» **TEXT SHOWN**:
BlackRock Inc.’s iShares Bitcoin Trust has emerged as the world’s largest fund dedicated to the original cryptocurrency, amassing nearly $20 billion in total assets since its US listing at the beginning of the year.
As of Tuesday, the exchange-traded fund (ETF) held $19.68 billion in Bitcoin, surpassing the $19.65 billion held by the Grayscale Bitcoin Trust, according to data compiled by Bloomberg. The third-largest Bitcoin fund is Fidelity Investments’ offering, which holds $11.1 billion.
The launch of the BlackRock and Fidelity Bitcoin ETFs on January 11 marked a significant milestone for the cryptocurrency market. On the same day, the decade-old Grayscale Bitcoin Trust converted into an ETF. These events made Bitcoin more accessible to investors and contributed to a rally, pushing the token to a record high of $73,798 by March.

» **SOURCE DATA**:
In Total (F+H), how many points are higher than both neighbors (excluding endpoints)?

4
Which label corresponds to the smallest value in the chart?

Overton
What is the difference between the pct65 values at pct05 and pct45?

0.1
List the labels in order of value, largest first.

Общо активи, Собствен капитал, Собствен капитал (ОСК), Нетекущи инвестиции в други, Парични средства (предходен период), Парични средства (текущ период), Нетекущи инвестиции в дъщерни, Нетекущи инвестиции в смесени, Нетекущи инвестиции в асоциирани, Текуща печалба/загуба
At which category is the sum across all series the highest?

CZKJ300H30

» **THE PROBLEM**: According to the article on Bitcoin funds, on what date did the BlackRock and Fidelity Bitcoin ETFs launch? The data is not needed for this.

» **ANSWER**: January 11